By Raegan Teller
It took me three years to write my first
mystery novel, Murder in Madden. During
that time, I worked with several wonderful writing instructors. They taught me
how to make the shift from business writing to fiction, which wasn’t as easy as
I thought it would be. Much of my previous work focused on instructing readers
on how to do something, so step-by-step details were important. But writing
fiction was a different animal, as I quickly discovered. I found myself having
to unlearn many of my coveted business writing skills. While I knew how to
construct a sentence, where to put the commas, and how to apply the grammar
rules, I often stumbled, especially during my first attempts. And then, over
time, word by word, sentence by sentence, and paragraph by paragraph, I learned
how to write fiction.
When I began writing the second book, which only
took eight months from the first word to a first draft, I realized I had to
learn something else: what not to write. I’m not referring to merely avoiding ornate
language or eliminating you-need-a-thesaurus words. Fortunately, my business
background had taught me to write at an appropriate comprehension level and to
stay within the maximum word count. But, on those occasions when I did get
overly descriptive, I followed Elmore Leonard’s 10th Rule of Writing: Try to leave out the part that readers
tend to skip.
My form of overwriting came from
something one of my instructors called “temporal linearity.” I tended to
instruct the reader on how a character got from one place to another, in a
linear fashion, just as I had provided comprehensive details in business
writing. Of course, fiction readers need enough information to make logical
assumptions, but they don’t need to be led by the hand.

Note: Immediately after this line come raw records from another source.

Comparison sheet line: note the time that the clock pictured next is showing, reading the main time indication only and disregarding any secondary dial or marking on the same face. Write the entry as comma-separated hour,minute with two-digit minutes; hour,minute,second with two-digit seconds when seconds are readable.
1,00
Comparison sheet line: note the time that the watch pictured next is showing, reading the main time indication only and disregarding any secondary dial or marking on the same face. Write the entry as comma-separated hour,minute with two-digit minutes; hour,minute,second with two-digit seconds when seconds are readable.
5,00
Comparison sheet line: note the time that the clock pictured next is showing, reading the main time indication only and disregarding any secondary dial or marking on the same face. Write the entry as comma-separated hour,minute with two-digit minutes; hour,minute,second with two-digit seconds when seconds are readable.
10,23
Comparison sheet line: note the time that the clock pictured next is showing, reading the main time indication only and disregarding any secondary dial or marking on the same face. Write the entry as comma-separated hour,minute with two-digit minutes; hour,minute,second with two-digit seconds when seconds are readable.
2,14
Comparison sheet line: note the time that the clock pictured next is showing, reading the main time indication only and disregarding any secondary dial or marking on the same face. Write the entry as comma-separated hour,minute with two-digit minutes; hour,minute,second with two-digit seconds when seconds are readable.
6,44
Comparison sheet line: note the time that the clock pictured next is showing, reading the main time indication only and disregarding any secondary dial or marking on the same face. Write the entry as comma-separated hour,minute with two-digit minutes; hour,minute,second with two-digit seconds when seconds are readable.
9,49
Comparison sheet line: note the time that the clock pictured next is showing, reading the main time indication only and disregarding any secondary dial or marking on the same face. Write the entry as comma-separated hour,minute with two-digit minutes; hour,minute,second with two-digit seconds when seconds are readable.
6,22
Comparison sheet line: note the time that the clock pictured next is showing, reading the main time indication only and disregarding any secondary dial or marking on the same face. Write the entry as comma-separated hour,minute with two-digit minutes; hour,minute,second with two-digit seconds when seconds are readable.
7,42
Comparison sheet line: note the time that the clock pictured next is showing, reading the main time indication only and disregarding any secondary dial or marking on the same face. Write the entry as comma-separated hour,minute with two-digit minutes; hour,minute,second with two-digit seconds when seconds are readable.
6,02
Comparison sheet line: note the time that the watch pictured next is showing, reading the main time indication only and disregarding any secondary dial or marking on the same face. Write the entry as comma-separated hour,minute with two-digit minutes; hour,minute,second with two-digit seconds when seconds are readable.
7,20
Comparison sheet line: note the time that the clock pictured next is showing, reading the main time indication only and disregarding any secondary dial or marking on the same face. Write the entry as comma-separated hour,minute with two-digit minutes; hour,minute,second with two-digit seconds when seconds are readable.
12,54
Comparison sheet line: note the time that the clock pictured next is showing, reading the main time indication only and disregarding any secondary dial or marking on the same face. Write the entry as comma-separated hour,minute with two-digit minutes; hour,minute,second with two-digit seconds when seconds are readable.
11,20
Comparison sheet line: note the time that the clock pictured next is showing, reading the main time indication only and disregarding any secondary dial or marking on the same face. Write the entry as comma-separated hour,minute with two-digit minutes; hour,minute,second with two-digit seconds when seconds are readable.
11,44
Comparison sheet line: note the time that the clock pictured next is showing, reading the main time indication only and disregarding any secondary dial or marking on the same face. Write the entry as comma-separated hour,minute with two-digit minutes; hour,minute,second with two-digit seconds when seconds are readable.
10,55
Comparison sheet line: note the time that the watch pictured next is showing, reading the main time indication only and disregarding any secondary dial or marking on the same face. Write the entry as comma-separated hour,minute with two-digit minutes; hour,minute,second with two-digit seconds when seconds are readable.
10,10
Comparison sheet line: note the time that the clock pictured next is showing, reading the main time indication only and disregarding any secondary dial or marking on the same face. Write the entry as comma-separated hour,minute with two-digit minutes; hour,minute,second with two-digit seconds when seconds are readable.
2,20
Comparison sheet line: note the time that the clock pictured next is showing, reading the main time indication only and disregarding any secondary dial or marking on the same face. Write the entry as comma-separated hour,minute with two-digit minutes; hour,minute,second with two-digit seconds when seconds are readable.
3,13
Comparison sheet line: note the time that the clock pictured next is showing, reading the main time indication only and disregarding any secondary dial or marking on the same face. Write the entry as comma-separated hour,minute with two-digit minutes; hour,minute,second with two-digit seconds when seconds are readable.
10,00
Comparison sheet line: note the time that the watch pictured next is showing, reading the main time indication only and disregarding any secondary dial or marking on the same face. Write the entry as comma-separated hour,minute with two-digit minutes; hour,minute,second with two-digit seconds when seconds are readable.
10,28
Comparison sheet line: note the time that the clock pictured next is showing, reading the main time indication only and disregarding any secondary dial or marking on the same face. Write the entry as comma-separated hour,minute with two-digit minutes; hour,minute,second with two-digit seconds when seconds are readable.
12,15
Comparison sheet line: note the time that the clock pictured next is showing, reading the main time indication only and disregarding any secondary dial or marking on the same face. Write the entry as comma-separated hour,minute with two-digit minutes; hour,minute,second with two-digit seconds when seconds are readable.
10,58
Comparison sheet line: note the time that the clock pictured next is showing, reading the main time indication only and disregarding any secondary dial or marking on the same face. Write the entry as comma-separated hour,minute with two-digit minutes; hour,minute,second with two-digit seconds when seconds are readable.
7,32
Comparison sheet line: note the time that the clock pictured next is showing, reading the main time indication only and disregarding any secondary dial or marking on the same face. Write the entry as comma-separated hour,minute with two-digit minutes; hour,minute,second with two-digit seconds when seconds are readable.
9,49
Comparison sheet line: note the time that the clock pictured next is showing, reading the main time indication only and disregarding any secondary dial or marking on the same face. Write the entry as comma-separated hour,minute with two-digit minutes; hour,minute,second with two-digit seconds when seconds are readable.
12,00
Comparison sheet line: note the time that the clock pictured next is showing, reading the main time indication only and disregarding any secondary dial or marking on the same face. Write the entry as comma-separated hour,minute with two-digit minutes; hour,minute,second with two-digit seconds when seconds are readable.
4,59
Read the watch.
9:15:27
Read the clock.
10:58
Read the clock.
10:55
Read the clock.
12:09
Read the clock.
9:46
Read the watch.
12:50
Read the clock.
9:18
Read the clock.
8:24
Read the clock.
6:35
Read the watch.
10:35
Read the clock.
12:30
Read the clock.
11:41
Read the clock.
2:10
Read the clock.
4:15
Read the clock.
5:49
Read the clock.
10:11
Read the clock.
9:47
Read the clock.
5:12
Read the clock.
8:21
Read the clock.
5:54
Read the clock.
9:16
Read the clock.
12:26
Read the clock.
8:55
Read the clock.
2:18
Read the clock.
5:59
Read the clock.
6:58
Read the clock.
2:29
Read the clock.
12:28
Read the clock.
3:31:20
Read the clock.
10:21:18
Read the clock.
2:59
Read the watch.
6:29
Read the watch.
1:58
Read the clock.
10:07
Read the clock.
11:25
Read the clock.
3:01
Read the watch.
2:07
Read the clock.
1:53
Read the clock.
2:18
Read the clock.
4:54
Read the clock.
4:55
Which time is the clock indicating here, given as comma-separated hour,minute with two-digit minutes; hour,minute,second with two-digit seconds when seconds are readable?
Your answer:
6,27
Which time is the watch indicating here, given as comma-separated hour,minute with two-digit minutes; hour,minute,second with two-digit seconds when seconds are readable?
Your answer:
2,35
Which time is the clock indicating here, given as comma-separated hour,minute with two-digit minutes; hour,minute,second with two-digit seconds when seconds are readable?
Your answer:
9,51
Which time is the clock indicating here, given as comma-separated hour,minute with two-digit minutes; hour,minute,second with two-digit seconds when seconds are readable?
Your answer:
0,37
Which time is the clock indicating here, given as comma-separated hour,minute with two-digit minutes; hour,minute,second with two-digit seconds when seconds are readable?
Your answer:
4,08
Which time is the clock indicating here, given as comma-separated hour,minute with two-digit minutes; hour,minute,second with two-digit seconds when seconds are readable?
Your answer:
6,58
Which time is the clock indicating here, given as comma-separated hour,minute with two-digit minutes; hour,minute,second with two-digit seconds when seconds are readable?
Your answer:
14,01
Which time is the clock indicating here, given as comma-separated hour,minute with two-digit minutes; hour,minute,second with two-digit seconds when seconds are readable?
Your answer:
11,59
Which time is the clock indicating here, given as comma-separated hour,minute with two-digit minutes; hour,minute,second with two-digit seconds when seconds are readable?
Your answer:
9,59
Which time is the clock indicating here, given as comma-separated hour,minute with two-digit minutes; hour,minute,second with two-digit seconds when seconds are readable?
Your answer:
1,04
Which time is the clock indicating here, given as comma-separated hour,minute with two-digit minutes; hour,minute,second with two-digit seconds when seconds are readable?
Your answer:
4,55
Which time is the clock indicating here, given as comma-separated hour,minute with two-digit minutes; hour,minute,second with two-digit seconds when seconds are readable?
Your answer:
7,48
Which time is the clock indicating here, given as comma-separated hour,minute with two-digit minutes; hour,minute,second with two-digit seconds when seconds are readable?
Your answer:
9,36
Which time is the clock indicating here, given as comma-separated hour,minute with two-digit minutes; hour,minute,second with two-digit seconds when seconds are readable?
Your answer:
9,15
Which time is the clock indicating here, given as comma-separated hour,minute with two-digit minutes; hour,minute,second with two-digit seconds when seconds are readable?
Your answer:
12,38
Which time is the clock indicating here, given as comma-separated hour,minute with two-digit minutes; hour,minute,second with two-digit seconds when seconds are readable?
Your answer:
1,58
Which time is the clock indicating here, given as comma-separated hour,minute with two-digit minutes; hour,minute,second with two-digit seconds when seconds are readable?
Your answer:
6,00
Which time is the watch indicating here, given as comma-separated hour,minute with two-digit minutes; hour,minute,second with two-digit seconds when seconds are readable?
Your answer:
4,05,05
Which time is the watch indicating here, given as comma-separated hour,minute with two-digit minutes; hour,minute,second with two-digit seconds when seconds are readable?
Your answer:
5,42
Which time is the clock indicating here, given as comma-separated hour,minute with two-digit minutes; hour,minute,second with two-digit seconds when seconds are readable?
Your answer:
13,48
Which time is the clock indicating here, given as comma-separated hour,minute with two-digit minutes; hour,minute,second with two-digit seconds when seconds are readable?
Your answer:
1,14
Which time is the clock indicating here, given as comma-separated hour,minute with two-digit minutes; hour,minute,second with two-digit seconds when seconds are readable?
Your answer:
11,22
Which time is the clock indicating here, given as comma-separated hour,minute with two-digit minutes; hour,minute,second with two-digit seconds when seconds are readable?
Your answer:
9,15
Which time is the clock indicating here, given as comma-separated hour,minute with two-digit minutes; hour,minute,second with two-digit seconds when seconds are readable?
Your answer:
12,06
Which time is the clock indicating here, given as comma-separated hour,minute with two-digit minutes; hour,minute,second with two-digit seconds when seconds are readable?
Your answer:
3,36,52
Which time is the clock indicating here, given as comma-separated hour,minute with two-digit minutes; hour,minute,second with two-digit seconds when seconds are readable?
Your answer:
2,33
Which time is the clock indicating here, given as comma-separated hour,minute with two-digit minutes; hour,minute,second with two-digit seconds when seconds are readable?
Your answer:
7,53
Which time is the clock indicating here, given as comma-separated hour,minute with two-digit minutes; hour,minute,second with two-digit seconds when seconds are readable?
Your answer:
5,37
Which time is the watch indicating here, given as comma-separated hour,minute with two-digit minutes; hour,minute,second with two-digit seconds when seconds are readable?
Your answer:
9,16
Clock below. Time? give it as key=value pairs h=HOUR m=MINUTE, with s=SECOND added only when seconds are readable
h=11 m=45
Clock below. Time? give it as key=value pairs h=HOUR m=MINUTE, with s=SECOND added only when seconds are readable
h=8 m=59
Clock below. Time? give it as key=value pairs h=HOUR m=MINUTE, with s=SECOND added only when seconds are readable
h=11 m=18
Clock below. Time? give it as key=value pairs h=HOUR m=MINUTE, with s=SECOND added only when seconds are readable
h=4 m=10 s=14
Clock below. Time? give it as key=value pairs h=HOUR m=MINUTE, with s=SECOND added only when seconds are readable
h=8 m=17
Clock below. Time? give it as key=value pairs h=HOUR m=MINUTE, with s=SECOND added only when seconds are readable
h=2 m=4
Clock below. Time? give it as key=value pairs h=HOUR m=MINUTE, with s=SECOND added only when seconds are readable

For example, if one scene ends with
“Sara” telling her boyfriend she’s going to the library, you can insert a break
and begin the next scene in the library. Unless it’s germane to the story, the
reader doesn’t need to know how she got in the car, backed out of the driveway,
and drove down the street to get to the library where she had to drive around
the block three times looking for a parking space. I wasn’t quite that bad, but
I did overwrite some scene transitions in my first draft.
Mostly as a reminder to myself, I
developed “Raegan’s Rules to Avoid Overwriting.”
1.
Trust
your readers to figure out how Sara gets to the library.
2.
Practice
writing six-word stories and other forms of micro fiction where you have to
tell a story within a strict word limit: writers should spend words like gold.
3.
Read
your work aloud. If it sounds boring, it is.
4.
Hire
a good editor—listen and learn.
5.
Keep
writing and eventually you’ll overcome inexperience.
6.
Continue
to overwrite, and you risk arrogance.
Perhaps all I really needed to do was re-read Leonard’s
10th Rule of Writing.
Yes, it's so easy to provide unnecessary details about physical transitions, but what about emotional ones? Understanding what not to write is key to good writing, and after six novels, that's something I'm still working on.